Was natürlich nicht heißt, dass die Bilder ihre Urheber immer in einem positiven Licht erscheinen lassen. Wer Fotos von sich ins Netz stellt, kann nie genau wissen, welche Reaktion er auslöst.
"Aber wie immer im Leben: Auch wenn man weiß, dass es vernünftig wäre kein einziges identifizierbares Bild ins Netz zu stellen - es bringt den Leuten innerhalb der sozialen Netzwerke ja ein ganz großes Zugehörigkeitsgefühl. Das eine ist die Überwachung, das andere ist die Kommunikation, Zugehörigkeit, Emotion."
Dichten mit Hilfe des Internets
Nicht zuletzt deshalb ist das Veröffentlichen von Selfies längst eine Art Volkssport. Ganz anders als das Verfassen lyrischer Texte. Wie man mit der Hilfe von Internetdiensten dichten kann, wurde beim Forum Netzkultur ebenfalls gezeigt.
"Erster Schritt ist, dass man drei nicht verwandte Suchbegriffe definiert und sie bei Google eintippt. Dann kommen die Suchergebniszeilen. Und der zweite Schritt ist, dass man aus den Suchergebniszeilen der 30 ersten Resultate das Material selektiert."
Erklärt Tristan Marquardt, der Gedichte, die auf diese Art entstanden sind, auch schon in einem Lyrikband veröffentlicht hat. Er hat die Wörter, die er im Internet gefunden hat, nicht verändert, aber vieles weggestrichen und neu arrangiert. Andere Autoren haben auch das Computerprogrammen überlassen.
Daniela Seel zum Beispiel arbeitet mit dem Google Translator. Sie lässt Texte in andere Sprachen und dann wieder zurück ins Deutsche übersetzen. Der Sinn geht dabei zwar oft verloren, aber so können auch hochexpressive Sprachgebilde entstehen.
"Warum soll gerade bei Dichtung das lyrische Ich den Autor repräsentieren?
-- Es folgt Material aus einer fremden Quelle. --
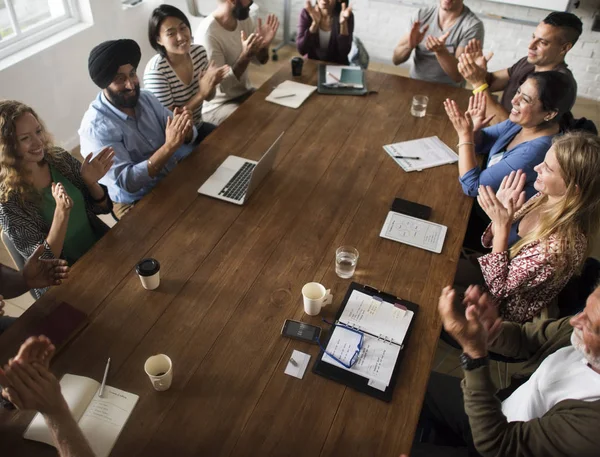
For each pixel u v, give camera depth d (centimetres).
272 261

Ein interessanter Text muss nicht unbedingt ein Ausdruck von Persönlichkeit sein."
Wenn aus künstlerischen Texten Schlüsse gezogen werden, die sich auf die Person des Autors beziehen, ist die Freiheit der Kunst in Gefahr. Doch Daniela Seel ist überzeugt –schnell wird die NSA den lyrischen Code eines Gedichts nicht knacken.